When you hear Sir David King (ex-government chief scientific advisor) accusing green activists of being Luddites, it reminds you of those 19th century mill owner magistrates intent on punishing poor weavers for destroying private property. The cottage artisans who tried to defend their jobs were persecuted on behalf of a system that threw people onto the scrap heap just to keep profits levels high.
King famously said, correctly, that global warming was the biggest challenge facing the world – more serious than terrorism. Yet he is now condemning the idea of “using less energy” as fanciful because “everybody is aspiring to the sort of standard of living that we have”. King’s misconception is that our standard of living is inexorably linked to profit-driven growth. Add to this a society that insists that a happy life and the solution to the environmental crisis involves buying more and more commodities. Ever-increasing levels of energy are consumed and greater amounts of waste are generated through built-in obsolescence by creating the "desire" to always wanting the latest gizmo - as seen in the growth of television programmes like the Gadget Show.

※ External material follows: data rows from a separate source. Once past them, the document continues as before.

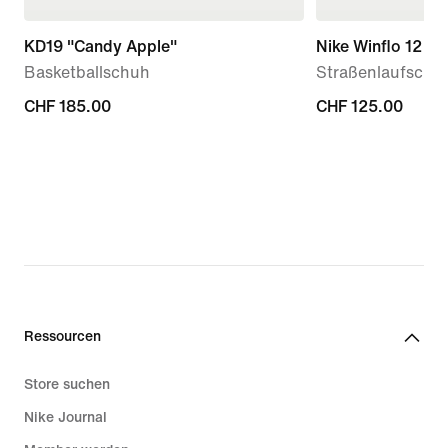
KD19 "Candy Apple"
Nike Winflo 12
Basketballschuh
Straßenlaufschu
CHF 185.00
CHF 185.00
CHF 125.00
CHF 125.00
Ressourcen
Store suchen
Nike Journal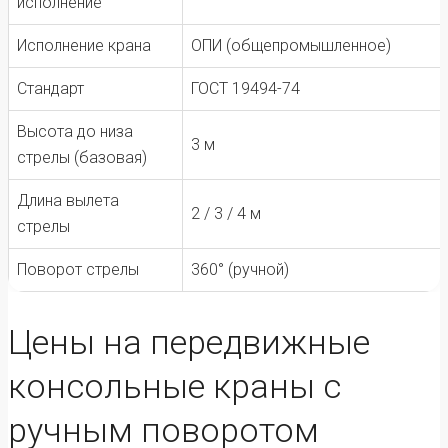
исполнение
Исполнение крана
ОПИ (общепромышленное)
Стандарт
ГОСТ 19494-74
Высота до низа
3 м
стрелы (базовая)
Длина вылета
2 / 3 / 4 м
стрелы
Поворот стрелы
360° (ручной)
Цены на передвижные
консольные краны с
ручным поворотом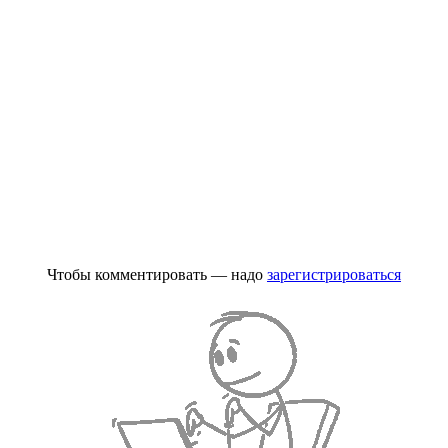
Чтобы комментировать — надо
зарегистрироваться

Yet reducing energy demand to cut the level of carbon emissions must be central to any solution to the environment crisis we are facing – and it is possible! The 40% House Report, prepared a couple of years ago, showed how it was possible to reduce carbon emissions from the UK’s existing housing stock by 60%. This would, of course, require significant investment – on which the government remains silent. King, like Brown and Blair before him, supports “solutions” wedded to the interests of big business – nuclear power and genetically modified foods – rather than investing in poor communities to make their lives better.

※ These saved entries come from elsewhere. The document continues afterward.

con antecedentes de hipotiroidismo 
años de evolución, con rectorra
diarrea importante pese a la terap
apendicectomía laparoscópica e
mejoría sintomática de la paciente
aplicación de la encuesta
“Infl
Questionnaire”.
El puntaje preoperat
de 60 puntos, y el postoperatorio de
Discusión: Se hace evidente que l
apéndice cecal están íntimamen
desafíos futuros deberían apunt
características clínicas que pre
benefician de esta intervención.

The interests of big business and trans-national corporations are paramount in our globalised society, where the market is God and there is an insatiable need to generate increasing levels of profit. The results of this can be seen clearly in the privatised energy industry. Remember, in a capitalist society the first responsibility of a privatised energy company is to maximise its profits - from selling more energy! If they don’t, that guardian of public interest (the Stock Exchange) will penalise them. This is why they are currently hiking their prices and see no problem in making hundreds of millions of pounds on their ‘social tariffs’. This is far more important than investing in the long-term needs for renewable energy generation – which still accounts for less than 5% of the electricity generated by private energy companies. The true result of relying on the current global system to reduce the UK’s carbon emissions was exposed in the recent report Too Good To Be True?: The UK’s Climate Change Record. While on paper it looks as though the UK has reduced its carbon emissions since a 1990, in reality we have just exported them India, China and the like! The Report suggests that if the carbon emissions of goods made abroad for consumption in the UK are taken into account the UK has increased its emissions by 19% since 1990.
To tackle the enormous crisis facing the world from climate change, society needs to move. We need to re-evaluate our relationship with nature, plan production and the development of society to ensure bio-systems benefit from our actions and are not destroyed by them as explained in Running a Temperature. Reading about King’s support for the status quo, for a growth-orientated, market-based technological approach to climate change, when what we need is a fundamental change to how we relate to nature and each other, you wonder … who is the real Luddite?